I’m not naive – but I do believe in miracles, declares Schmidt
Leinster coach Joe Schmidt is holding out for a miracle as his faltering European champions plot one of the greatest Heineken Cup escapes ever.
The back-to-back champions have lost two successive games in their qualifying pool, but know that two bonus-point wins from their final two games against Scarlets and Exeter, and favourable results elsewhere, could seal an improbable quarter-final berth.
"I might be naive, but I do believe in miracles," declared the bullish Kiwi as he prepares for the first time this season to lead a full-strength Leinster side into Europe at the RDS tomorrow.
"That's one of the reasons people love sport. They love it because they want to see the miracle. And they don't come up too often, so you treasure them when they happen.
"We've had a couple of them in the last couple of years that will certainly be indelibly etched in my memory and I'd love to get another very good memory in the next two weeks. But at the moment it's all in front of us, so we're not really chasing miracles, we're just chasing an accurate line-out and we'll play off that, and try to build the process if trying to get to the end result."
Leinster may need successive four-try bonus point wins to qualify but, although they have only scored three tries in their opening four matches so far, Schmidt points to the last two final successes, against Northampton and Ulster, to justify his optimism.
"It might not come in the first 40 minutes, but that doesn't mean it's not going to come," he says.
"It's about trying to keep the confidence up when we might not even be in front at half-time. We might not even have a try on the board. We'd certainly like to.
"But we have that confidence that we can get tries in the second-half. We got three tries in the second-halves of the last two Heineken Cup finals. It's something that we feel is not beyond us."
Meanwhile, Donncha O'Callaghan has dismissed the notion that Munster's new game plan is at fault for any shortcomings this season.
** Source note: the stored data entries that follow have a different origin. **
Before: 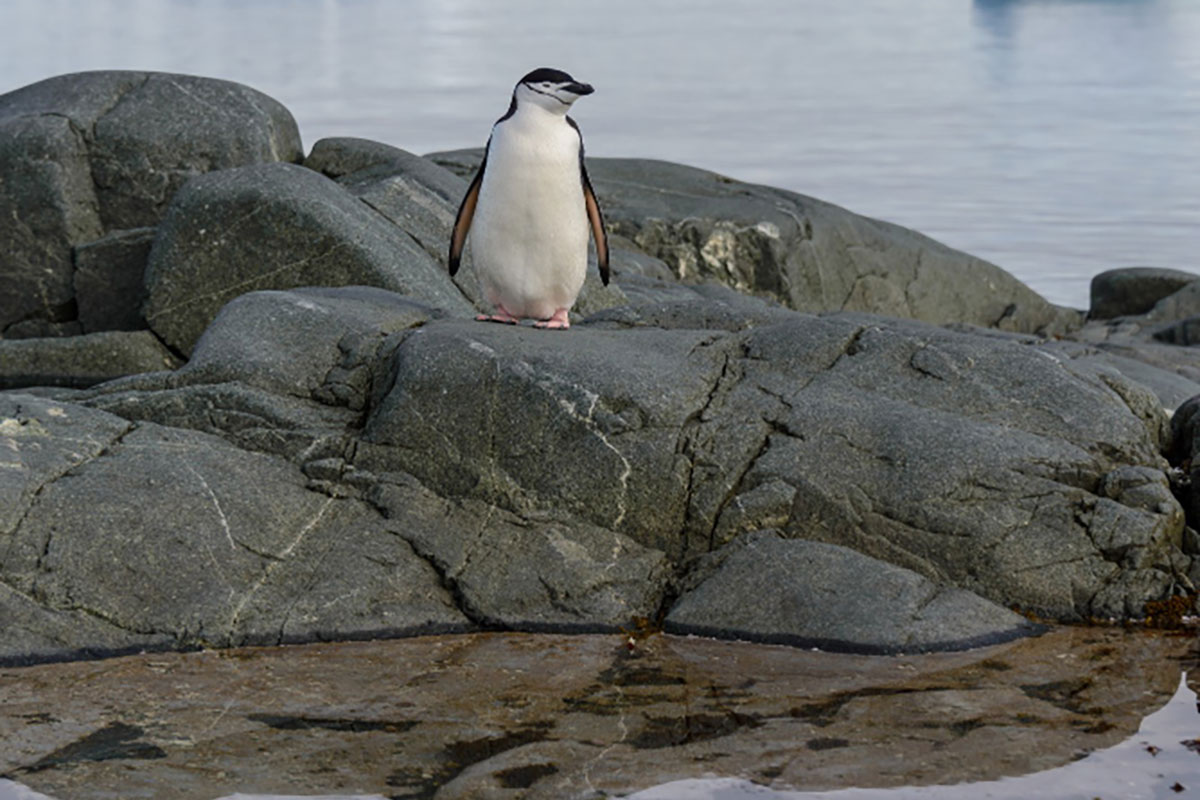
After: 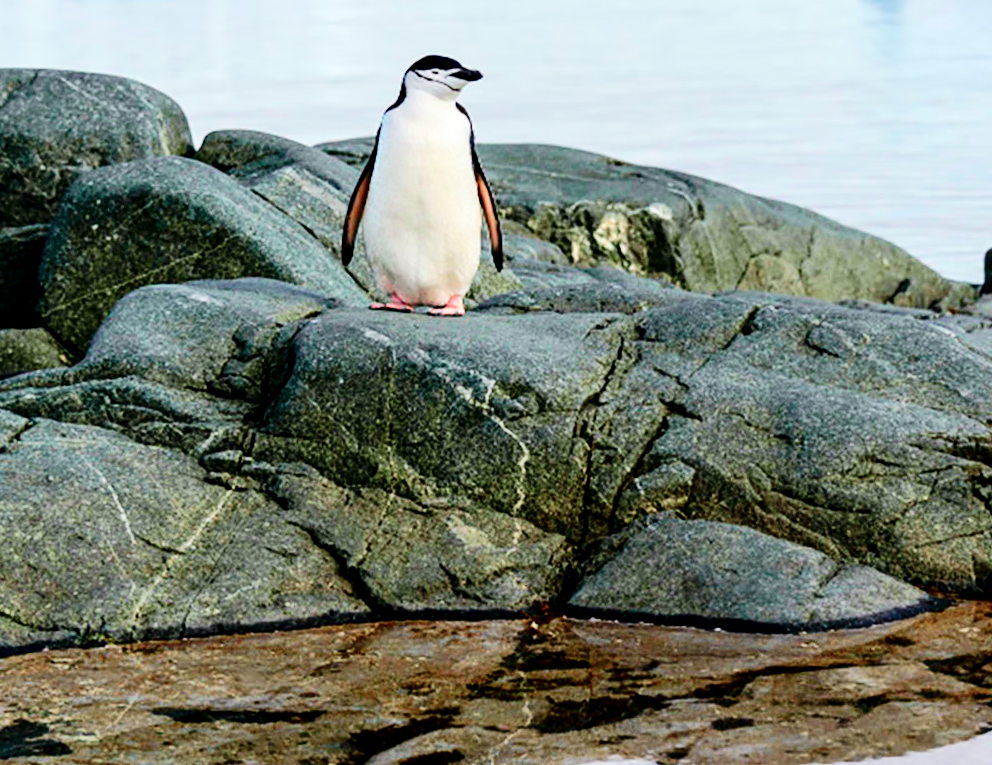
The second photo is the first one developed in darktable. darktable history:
tone curve: curves: ch0 [(0, 0) (0.051, 0.027) (0.096, 0.071) (0.219, 0.248) (0.428, 0.52) (0.596, 0.713) (0.727, 0.823) (0.859, 0.924) (1, 1)]; ch1 [(0, 0) (0.1, 0.038) (0.318, 0.221) (0.413, 0.325) (0.454, 0.41) (0.493, 0.478) (0.503, 0.501) (0.516, 0.515) (0.548, 0.575) (0.561, 0.596) (0.594, 0.647) (0.666, 0.701) (1, 1)]; ch2 [(0, 0) (0.453, 0.44) (0.479, 0.476) (0.504, 0.5) (0.52, 0.526) (0.557, 0.585) (0.583, 0.608) (0.824, 0.815) (1, 1)], color space Lab, independent channels, preserve colors none
rotate and perspective: rotation -1.42°, crop left 0.016, crop right 0.984, crop top 0.035, crop bottom 0.965
base curve: curves: ch0 [(0, 0) (0.036, 0.025) (0.121, 0.166) (0.206, 0.329) (0.605, 0.79) (1, 1)], preserve colors none
local contrast: highlights 100%, shadows 100%, detail 120%, midtone range 0.2
crop: left 8.026%, right 7.374%
exposure: black level correction 0.009, exposure 0.119 EV, compensate highlight preservation false
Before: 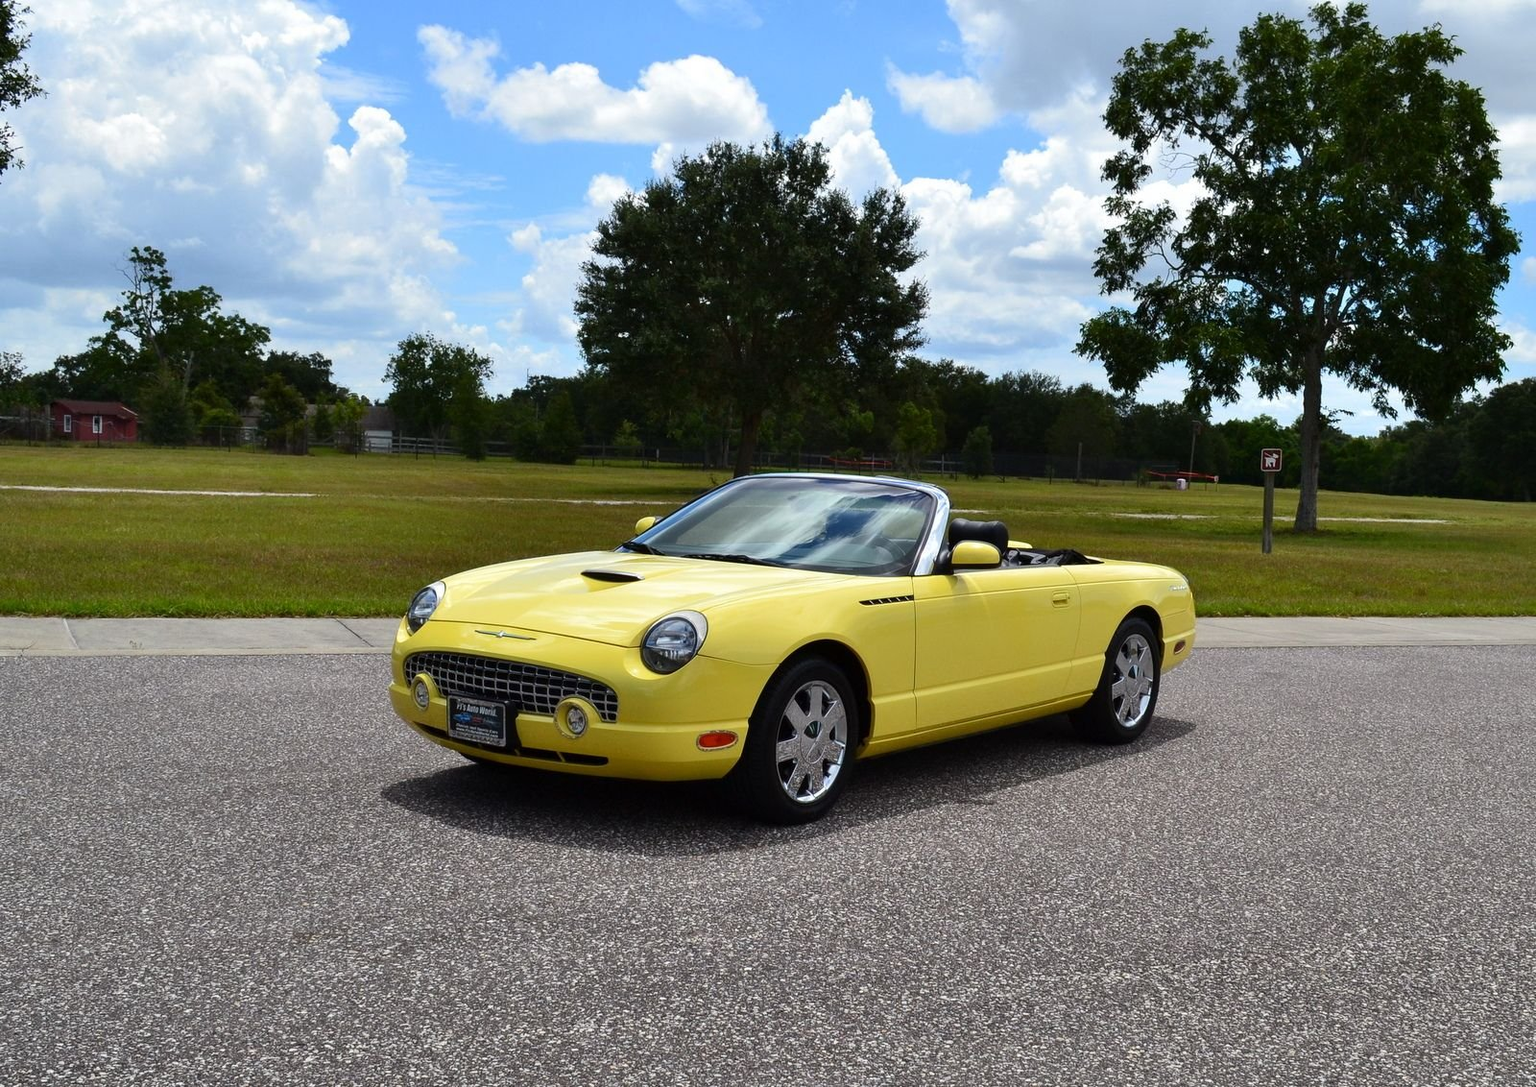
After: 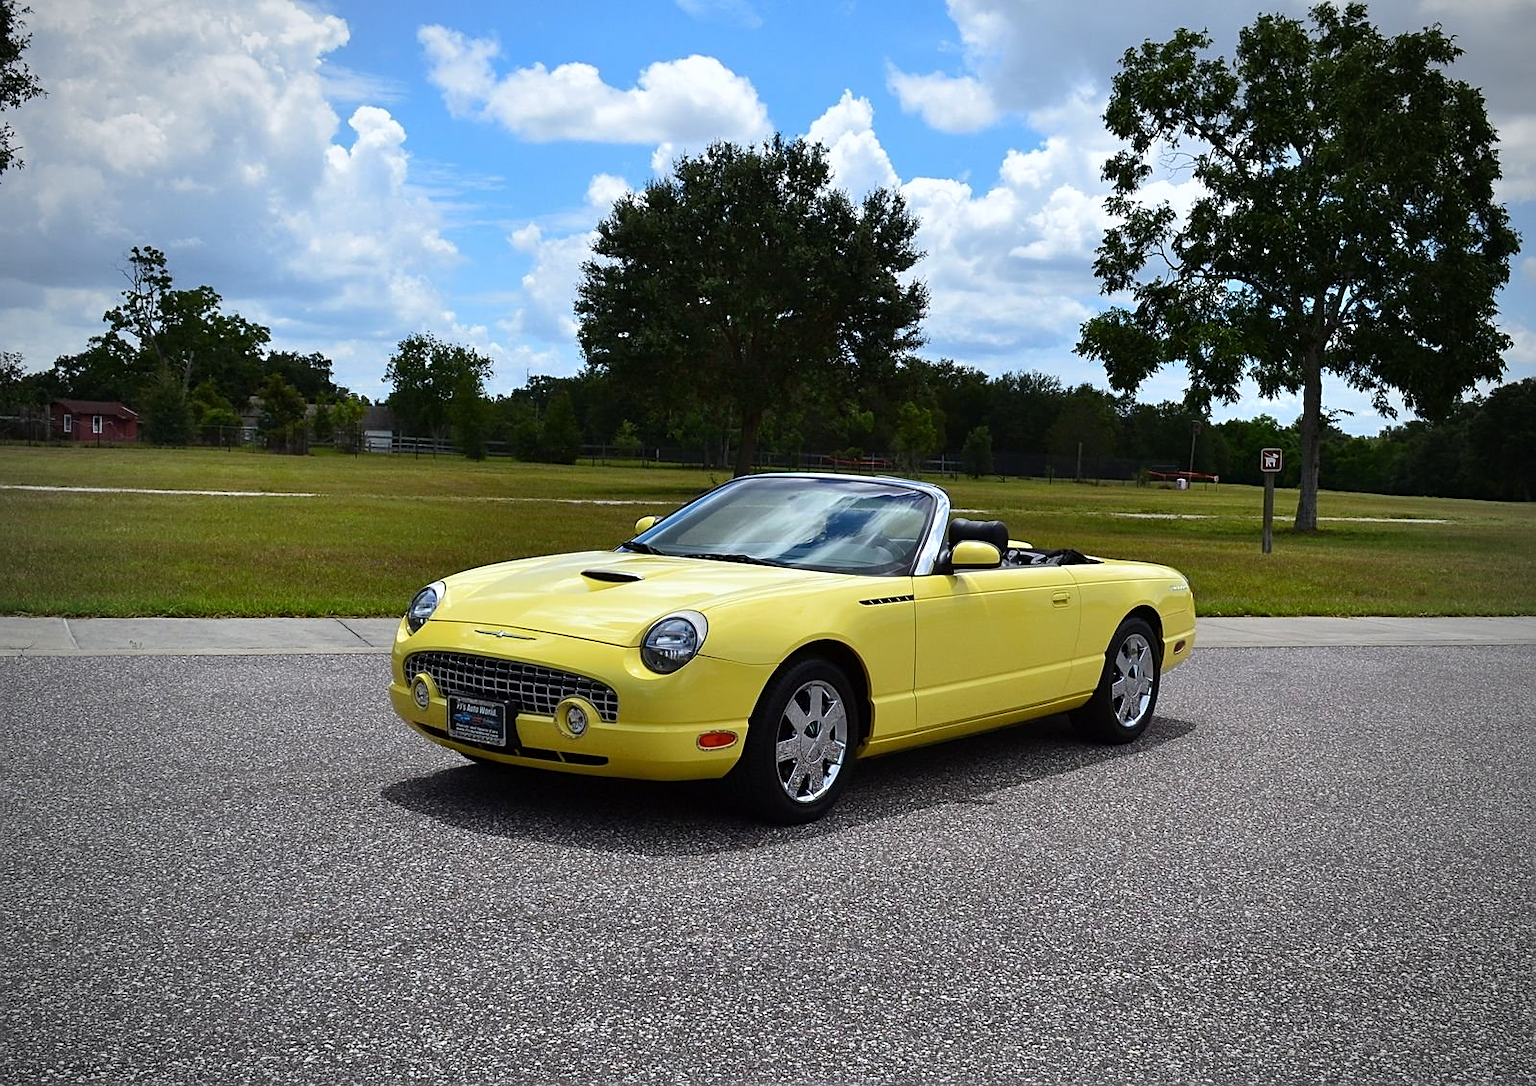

O'Callaghan has instead challenged the players to repay the faith shown in them by Rob Penney and his coaches as Munster prepare for what is a season-defining game against Edinburgh on Sunday afternoon.
"I'll be honest, from a player's point of view, you almost feel like you owe the coaches one," said O'Callaghan. "There's a lot of talk about how we're playing the game and the different shape but we know when you play any game plan poorly it looks poor.
"Rob is good for standing up for us, but Sunday, at quarter to one, we have to stand up for him," added O'Callaghan.
That Munster made a massive 29 errors in the Pro12 game against Cardiff Blues has been a cause of some concern in the camp this week and O'Callaghan has urged the players to take ownership of their own failings.
"Dropped balls, what do you put them down to? Fellas running into touch? It's just soft. Anthony Foley goes on about the touchline being the best defender on the pitch and we know better than anyone that when you're on the attack, you stay away from it.
"You'd feel for coaches at the moment, because everything gets put on to game plans and stuff like that when you know, as a player, that's not the case. We have to be better with our execution, it's that simple."
O'Callaghan will be one of a number of changes made to the starting line-up for Sunday, with fellow internationals Peter O'Mahony, Simon Zebo and South African BJ Botha also set to start.
Flanker Tommy O'Donnell will earn his second Heineken Cup start. The Tipperary-born back-row made his European debut off the bench against Scarlets in 2011 and started for Munster in their quarter-final defeat to Ulster last season.
Munster will wait until the last moment before determining if Mike Sherry is fit to start. The hooker has been unable to train this week and has been wearing a compression boot in an effort to speed up his recovery.
If he is unable to start, his place will be taken by Damien Varley.